Rescue immunosuppressive therapies in living-related renal allotransplant: a long-term prospective randomized evaluation

Affiliations
  • PMID: 18405245
Free article
Randomized Controlled Trial

Rescue immunosuppressive therapies in living-related renal allotransplant: a long-term prospective randomized evaluation

Mohemed Adel Bakr et al. Exp Clin Transplant. 2008 Mar.
Free article

Abstract

Objectives: The majority of our patients are maintained on prednisolone, cyclosporine, and azathioprine as primary immunosuppression. In the presence of repeated episodes of acute rejection, this maintenance immunosuppressive regimen is increased by replacing cyclosporine with tacrolimus or azathioprine with mycophenolate mofetil. To the best of our knowledge, there are no available data among living-related renal allotransplants that evaluate the long-term efficacy and safety of these rescue immunosuppressive therapies. Therefore, we sought to evaluate the long-term efficacy and safety of rescue immunosuppressive therapies among living-related renal allotransplant recipients.

Materials and methods: We reviewed the long-term follow-up data of 212 renal transplant recipients at the Urology and Nephrology Center Mansoura University in Mansoura, Egypt, who had been maintained on a primary immunosuppressive protocol that included prednisolone, cyclosporine, and azathioprine. Patients were randomized at a ratio of 1:2 to receive more-intensive maintenance immunosuppression by replacing cyclosporine with tacrolimus in 65 patients (group TAC) and replacing azathioprine with mycophenolate mofetil in 147 patients (group MMF).

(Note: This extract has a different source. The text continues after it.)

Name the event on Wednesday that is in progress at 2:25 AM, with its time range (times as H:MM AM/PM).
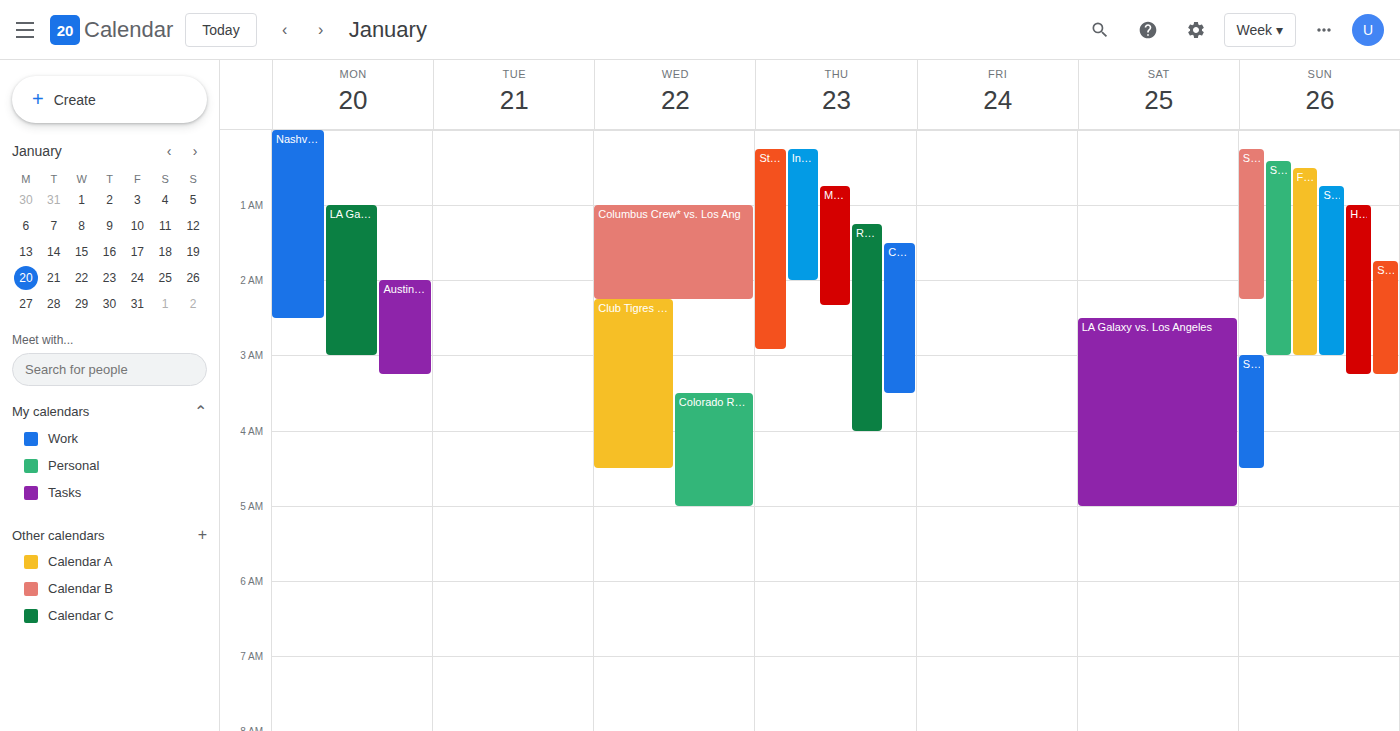
"Club Tigres vs. Los Angele", 2:15 AM to 4:30 AM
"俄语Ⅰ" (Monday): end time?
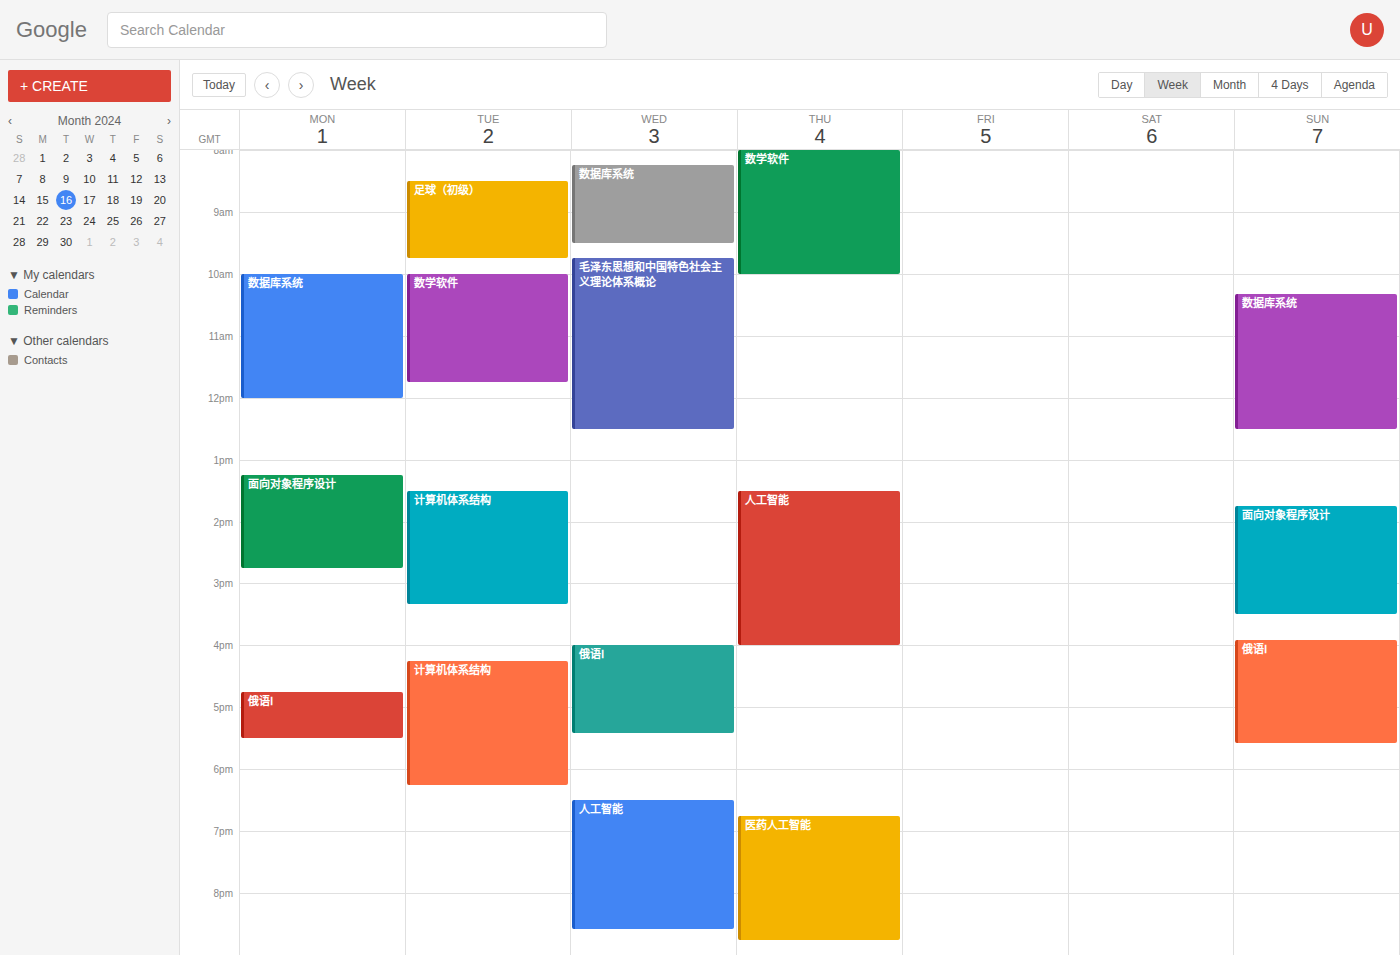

Results: We found no statistically significant difference between the 2 groups regarding rejection-free patients or those who experienced 1 or more episodes of acute rejection (P > .5). In group TAC and group MMF, graft survival rates were 87.3% and 96.3% at 2 years and 78.7% and 80% at 5 years, respectively (P = .07). The corresponding patient survival rates were 98.4% and 98.5% at 1 year, 98.4% and 97.7% at 2 years, and 94.4% and 94.4% at 5 years, respectively (P = .65%). There were more patients with diabetes and serious bacterial infections in group TAC than there were in group MMF (P = .001 and .04, respectively).

Conclusions: Conversion from cyclosporine to tacrolimus or from azathioprine to mycophenolate mofetil is a safe, equipotent rescue especially with repeated acute rejections. However, mycophenolate mofetil rescue therapy was more beneficial regarding graft survival.